Появление героя Шукшина в начале 60-х годов было несколько неожиданным. Конечно, литература наша уже тогда далеко сошла с того правильного пути, когда для удобства школьного преподавания и ненатужистого усвоения герои писались и располагались по строго положительным и отрицательным линиям, но «чудик», вернее, его предшественник, и тут как-то не очень вписывался в литературное общество.
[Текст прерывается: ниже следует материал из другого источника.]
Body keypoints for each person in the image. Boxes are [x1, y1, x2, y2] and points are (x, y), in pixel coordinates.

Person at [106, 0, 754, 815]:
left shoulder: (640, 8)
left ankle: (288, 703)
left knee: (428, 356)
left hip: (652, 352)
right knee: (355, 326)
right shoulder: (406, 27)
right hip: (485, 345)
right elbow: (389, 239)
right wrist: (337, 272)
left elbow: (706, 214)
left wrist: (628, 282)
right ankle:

Шукшин, надо полагать, и сам понимал, что герой его выглядит не по принятой форме и, то ли оправдывая, то ли защищая его, озаглавил первые свои книги «Сельские жители» и «Характеры», а первый фильм - «Живет такой парень». Добавим сюда еще название повести «Там, вдали...», и хоть прием этот, быть может, не совсем верный, но соблазнительный, чтобы предположить, что Шукшин тем самым как бы с осторожностью говорил, что там, вдали, где-нибудь в сибирском селе возможны такие странные характеры, может жить такой парень. Но очень скоро из справедливости автор приближает его и к себе, и ко всем нам, указывает на прямое родство его с нами и выводит на самое видное место: уже второй фильм Шукшина называется «Ваш сын и брат», одна из книг - «Земляки», повесть -«Брат мой». Нетрудно понять Шукшина, который, набрав, как писатель и режиссер, силу, заслужив аудиторию, готов теперь с присущей ему горячностью доказывать, что ничего странного в его герое нет, что не в пример многим из нас, житейски благополучным, душевно замороженным и духовно излукавленным, он человек живой, умеющий страдать и совершать поступки, и если душа его больна, если поступки его, с общепринятой точки зрения, несуразны, то вы попытайтесь, попытайтесь разобраться, почему это произошло, и спросите себя, не завидуете ли вы ему.